#### PROBLEM DETAILS
Quote the listing below line for line, without changing a character.

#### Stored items

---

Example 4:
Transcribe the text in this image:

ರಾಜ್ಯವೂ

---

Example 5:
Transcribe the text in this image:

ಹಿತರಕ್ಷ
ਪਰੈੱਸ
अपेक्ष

#### PROBLEM SOLUTION
---

Example 4:
Transcribe the text in this image:

ರಾಜ್ಯವೂ

---

Example 5:
Transcribe the text in this image:

ಹಿತರಕ್ಷ
ਪਰੈੱਸ
अपेक्ष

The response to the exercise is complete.